- Myfanwy Howell
- Born: 1 September 1903 Llangefni, Anglesey
- Died: 14 November 1988 (aged 85) Newport
- Occupation: Broadcaster

= Myfanwy Howell =

British television presenter (1903–1988)

Myfanwy Howell (1 September 1903 – 14 November 1988) was an early Welsh language radio and television broadcaster, host of Amser Te (Tea Time) in the 1950s.

== Early life ==
Howell was from Llangefni, Anglesey. She was related to poet Denise Levertov's mother, Beatrice Spooner-Jones Levertoff. Scientist John Charnley remembered knowing Myfanwy Howell in Anglesey when he was a teenager evacuated to the island during World War II.

== Career ==

=== Broadcasting ===
In the early 1940s, during World War II, Howell was on radio with the BBC Home Service, contributing Welsh-language content on diet and for schoolchildren.

In the 1950s Howell was a program assistant in early radio and television productions based in Bangor, including Noson Lawen (A Merry Evening). In 1952 and 1954 she gave the "shopping report" on the BBC radio program Woman's Hour. In 1952, she gave a recipe for Aberffrauw cakes (a shortbread variety associated with Anglesey) on Welsh Diary on the BBC's General Overseas Service, when Welsh speakers abroad requested recipes on the program. In 1954, she hosted a special Welsh-themed edition of the BBC television program Leisure and Pleasure. She appeared in a 1958 trial weekly series, Awyr Iach (Open Air) with Ron Saunders.

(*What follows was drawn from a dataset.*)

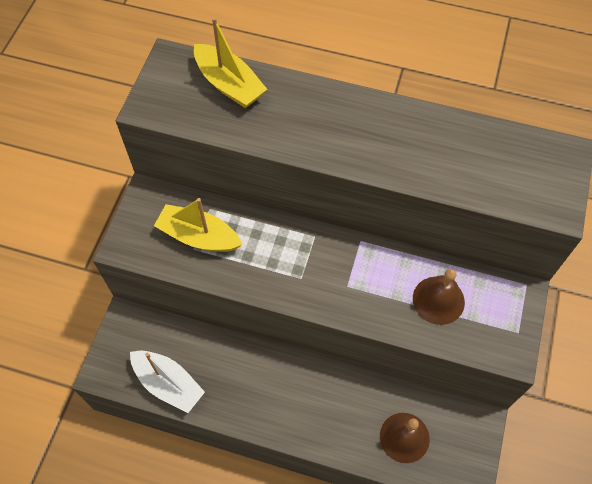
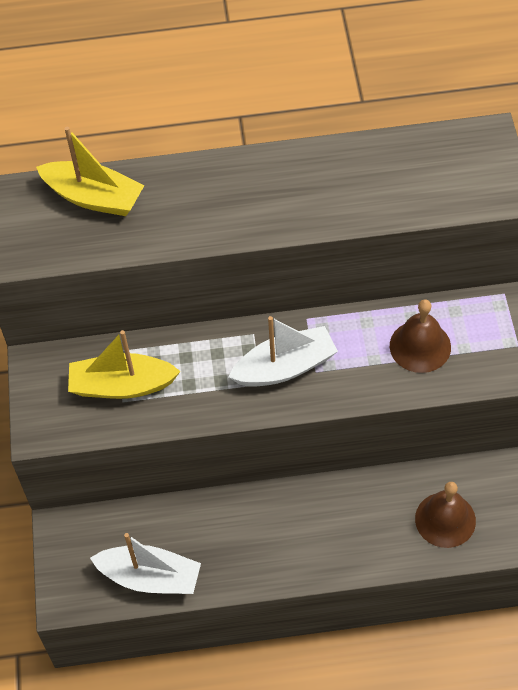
camera: 20 degrees left, 5 degrees down
none -> white boat [228,316,338,387]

Howell became well known as the presenter on the TWW programme Amser Te (Tea Time), the network's long-running weekly Welsh-language afternoon program for women viewers, beginning in 1958. The show featured recipes, interviews, competitions, musical guests, live and filmed segments; "Howell's homely style of presenting endeared the audience to her." The program's baking segments were popular enough to publish Tea Time Recipes, a cookbook of the recipes featured on the show in 1962, and a sequel, Tea Time Round the World.

=== Other activities ===
Howell was also a justice of the peace. In 1949 she became the first chair of the Welsh Counties Committee of the Women's Institute. In 1954 she participated in the opening ceremonies of the National Eisteddfod, on behalf of the Women's Institute.

== Personal life ==
Myfanwy Howell's husband was Illtyd Howell. They lived in Newport. Some of their letters are in the Denise Levertov Papers at Stanford University.